We have a fun weekend planned, with activities and educational opportunities for community members of all ages, as well as prospective students — all great traditions. Hopefully Vandal Dads can take part with their sons and daughters, as well, building on that great Vandal tradition of family and agriculture. I encourage folks to come out, support the Vandals, learn about agriculture and maybe even take a picture with the Idaho Potato Commission’s “Big Idaho Potato.” Vandal excellence helps grow that potato, after all, and crops, cattle, sheep and more just as big and plentiful.

 

Go Vandals!

Chuck Staben
President

 

 

THE LATEST NEWS FROM UI

 

 

Idaho Farm Bureau Federation Supports CALS

In 26 years of giving, the Idaho Farm Bureau Federation has generously supported College of Agricultural and Life Sciences initiatives, including sponsoring the Collegiate Farm Bureau Club in national speaking competitions, having representation on the CALS Advisory Board and supporting UI Extension.
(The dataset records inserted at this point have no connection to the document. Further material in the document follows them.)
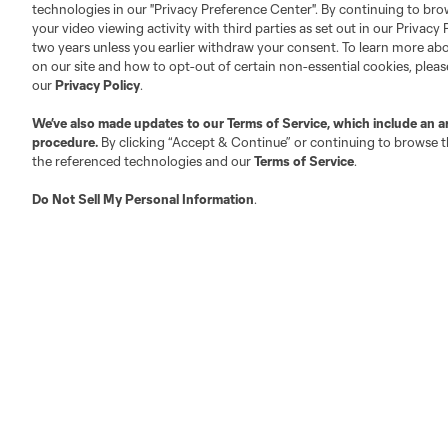
technologies in our "Privacy Preference Center". By continuing to bro
your video viewing activity with third parties as set out in our Privacy 
About MLS
Contact Us
two years unless you earlier withdraw your consent. To learn more a
on our site and how to opt-out of certain non-essential cookies, plea
our
Privacy Policy
.
Fact & Record Book
Customer Service
We’ve also made updates to our
Terms of Service
, which include an a
Competition Guidelines
Media Contacts
procedure.
By clicking “Accept & Continue” or continuing to browse th
Roster Rules & Regulations
Advertising Contacts
the referenced technologies and our
Terms of Service
.
Fan Code of Conduct
Do Not Sell My Personal Information
.
Executives
Official Partners
Jobs/Internships
MLS Community
Club Sites
Austin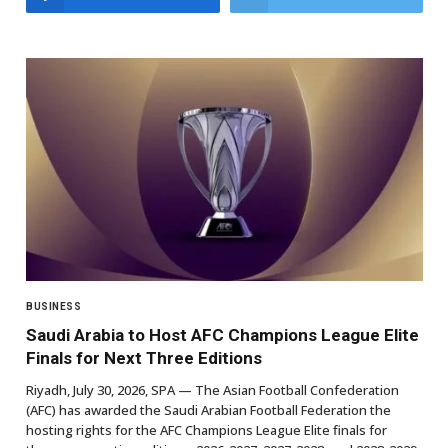
BUSINESS
Saudi Arabia to Host AFC Champions League Elite
Finals for Next Three Editions
Riyadh, July 30, 2026, SPA — The Asian Football Confederation
(AFC) has awarded the Saudi Arabian Football Federation the
hosting rights for the AFC Champions League Elite finals for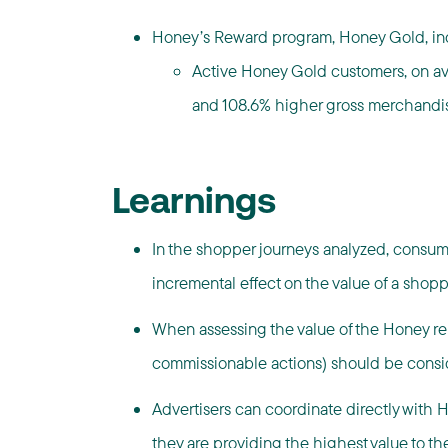
Honey’s Reward program, Honey Gold, inc
Active Honey Gold customers, on av
and 108.6% higher gross merchandi
Learnings
In the shopper journeys analyzed, consum
incremental effect on the value of a shopp
When assessing the value of the Honey rela
commissionable actions) should be consi
Advertisers can coordinate directly with 
they are providing the highest value to th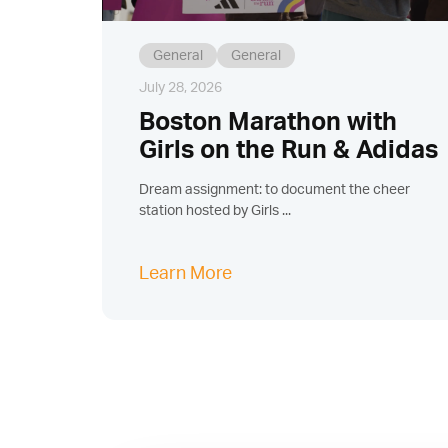
General
General
July 28, 2026
Boston Marathon with
Girls on the Run & Adidas
Dream assignment: to document the cheer
station hosted by Girls ...
Learn More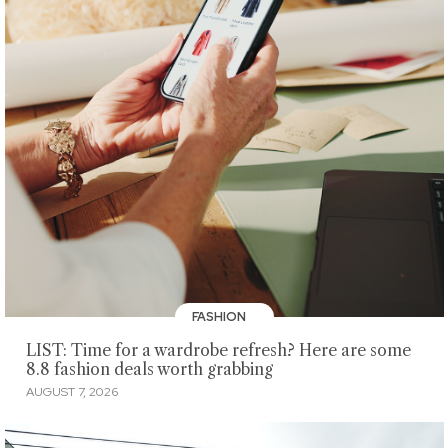
FASHION
LIST: Time for a wardrobe refresh? Here are some
8.8 fashion deals worth grabbing
AUGUST 7, 2026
Recently, the Federation gave funds to update the Iddings Agricultural Science Building lobby with informational computer displays and an animated ticker showing commodities prices. The new lobby will invite visitors to learn about and support Idaho agriculture. “We appreciate the University of Idaho’s efforts to educate the public and promote agriculture as a mainstay in Idaho’s economy,” said Rick Keller, CEO of the Idaho Farm Bureau Federation. With representation in each county, the Idaho Farm Bureau Federation is a voluntary organization of farm and ranch families focused on advancing the industry, while promoting the national well-being. For more information, contact Kim O’Neill, CALS assistant dean of advancement, at (208) 885-8606 or kimoneill@uidaho.edu.

 

Murdock Grant Supports UI-Developed Technology

A team of University of Idaho researchers will spend the next year refining their unique technology so it’s ready to take the leap from the lab to the marketplace. A new program from the M.J. Murdock Charitable Trust, the Commercialization Initiative, granted more than $55,000 to help UI physics professor David McIlroy and chemistry professor Frank Cheng, both of the UI College of Science, prepare their high-surface-area electrodes for commercial licensing. The UI President’s Office has provided additional funding for the project. McIlroy and Cheng’s electrodes combine two innovative materials: nanosprings and GUITAR. McIlroy invented nanosprings, which are tiny coils of silica 500 times thinner than a human hair. Cheng studies GUITAR, short for Graphene from University of Idaho Thermolyzed Asphalt Reaction, an unusual form of carbon that can be made from everyday materials such as roofing tar. Coating nanosprings with GUITAR creates an efficient, effective electrode that could be used in hydrogen-powered vehicles, chemical synthesis, batteries and more.

 

VandaLink Simplifies Transfer Process from NIC

The University of Idaho on Thursday launched a new VandaLink partnership with North Idaho College. The program simplifies process of transferring an associate’s degree from NIC to continue toward a bachelor’s degree. Part of a larger, statewide program that offers a seamless transfer experience between local community colleges and the UI, VandaLink provides admission without fees upon completion of an associate’s degree from participating schools. New students are encouraged to sign up for VandaLink soon after, or at the same time as, enrolling in NIC, to take advantage of the program’s coordinated academic advising, which includes a dedicated UI admissions counselor at NIC. Participation in VandaLink helps to ensure all credits transfer to UI. VandaLink also features new student orientation sessions for students in the program, along with priority registration and potential scholarships.